Don't Matter How You Feel, It Only Matters How You Look

 Lot of intrusive thoughts rolling around my head lately. One would only expect. My most recent was thinking to put an extra beer in the fridge before I leave for my support group. At the same time, I feel like sorting through the debris is good. Especially in rounds. Not all at once. But the talk about God with a capital "G" doesn't do much for me. The final answer seems to always be God. And me and God aren't the best of friends. It's just always been easier to think he doesn't exist at all than to think he hates me so much. I'm not angry at God. That's what most people expect out of people like me. I'm happy for people with faith. I'm just not one of them. And I know all the folks who have not walked in my shoes, to the good side or the bad, won't like that. I'm tired of not saying what I think because someone won't like it.

I've kind of done what I always do at times like this. I just internalize it all and sift through as I can. I wish I had a better way. I just don't. It's probably the Southern Lady that is deeply ingrained in my amygdala at this point. Shit, I correctly spelled "amygdala." I for weeks have been trying to remember exactly what it is my grandmother always said about going along to get along or some such. Just stuff it down. And down. And down. And do that with your husband until he dies from eating too much butter. Then cry for thirty years and talk about what an asshole he actually was to you.

I guess that tack isn't going to work for me. The trick is going to be to let it go. My Daddy said "Don't grab 'hold of something you can't let go of." That keeps coming back around now. I can't let go of anything I ever grab 'hold of. Sunk cost fallacy? Stubbornness? An extraordinary amount of pride? I don't fucking know. I just know that anything I ever let go of has claw marks all over it. You know, it may just be that I hang on entirely too tightly. To everything. And maybe that's my lesson in all of this. Learn to let go. Even just a little bit. I'm too tired and sad and lonely to do much else these days.

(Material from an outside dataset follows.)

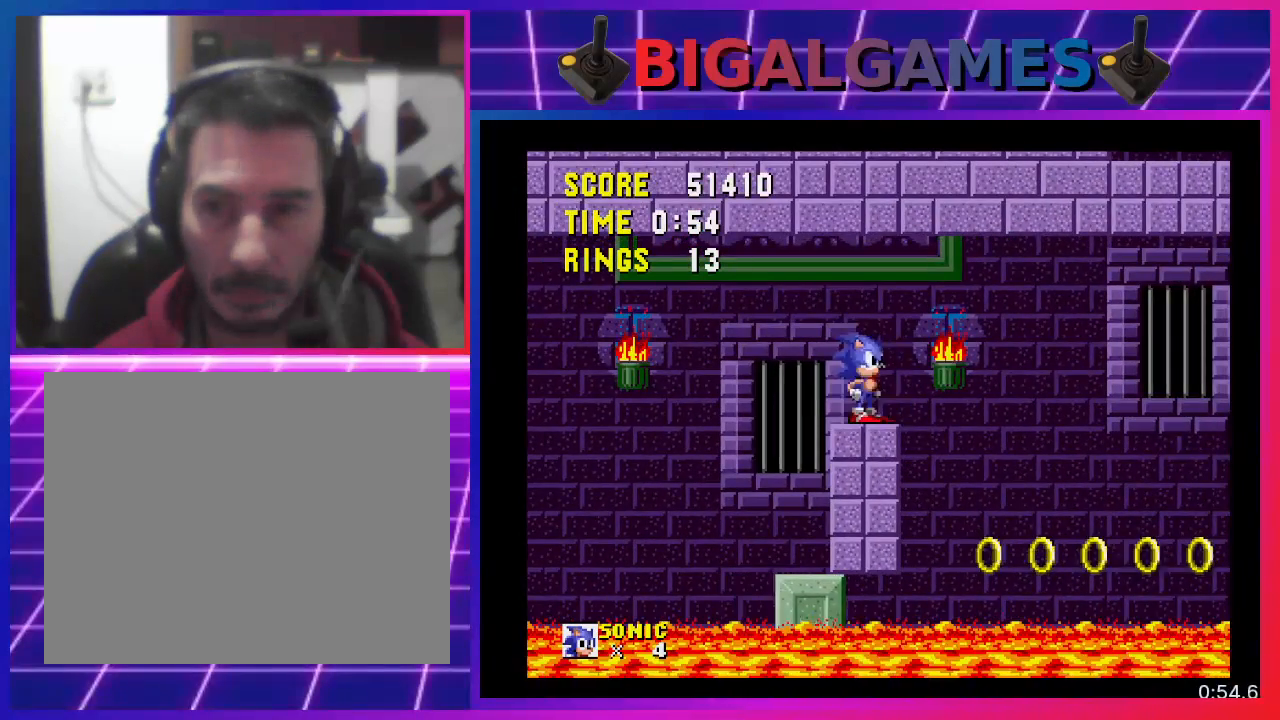
{"buttons": [], "events": []}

I find myself shocked that no one seems angry at me. I mean, I haven't told the one sister who said to me "One day he'll find out who you really are and divorce you." I think I could die and never say another personal thing to her again. Because she'll just use it as a shiv later. So far, everyone has been kind and supportive. Extra-gentle even. Which is probably good because, damn, I may shatter if someone is mean to me right now. Just worn down from being tough, so I can't anymore. I don't even know if I'd cry. That seems to be problematic lately. Not that I don't feel like crying, just that I can't. I'm all tore up on the inside, but the tears stay in there with all the ugly.

And on that subject, tangentially. Part of this whole thing for me has that damn church support group. I'm trying to give myself any leg up I can toward better. I'm not in a hurry, I don't think, I've been going through this for two years. And so many of these classes are things I've already sorted out. And that's good for me. I wish I hadn't done that awful thing of trying to do it alone. That wasn't fair to myself and it took a lot longer than needed and it hurt so much more. That's just who we are.

So today's lesson was about anger. Y'all, I don't really feel too angry. And I think a lot of is that I've spent my life around people who are angry and bitter and trying to defuse the bomb. So I see what anger does for you. And it's not much. It's so much less painful for yourself to find the source of the anger. Are you angry because you're hurt or scared or sad or confused? Find that real feeling under the anger and try to heal it. Anger is exhausting. 

And I also realized that because I have been going through this for two years, that I've done the things. The feelings. The anger and the depression and the bargaining and all the fucking stages. And I am good as fuck at grief. It's the one feeling I know will always be with me. And that's macabre. But it's true. I'm much better at falling apart than coming together. I gotta work on that. Whew, I have so much to work on.

Even my father-in-law, whom I adore simply on the principle that he is so much like my husband, whom I love, and will always love, said to me this morning, on his birthday "thank you for not being  vindictive and bitchy." I just said "Pop, I'm not really the vindictive bitch type." And I'm not. People think that I will be in the falling apart. But I don't hold ill will, especially toward people I love. I want the best for them. I want them to find happiness beyond their wildest dreams. I just want them to find it somewhere else, or at least to stop blaming me when they can't quite get there.

And in all of this, I know the tide must be turned because I'm writing like this. I'm like a spigot turned on, gushing like I don't remember. And there are certainly those to thank for the wet. Hard to name that gratitude just yet, but perhaps down the road.

I am grateful through all of this that I've learned something important. How to be sorry. Not just how to say it, but how to live it. I have learned to say the words without it making me feel weak. Say the words, but also do the things that show you are sorry and you are trying to do better than the thing you had to apologize for. I have spent my whole life thinking I was doing a little better every day. And that's not true. But my intent is to spend the rest of my life actually doing it. Getting better.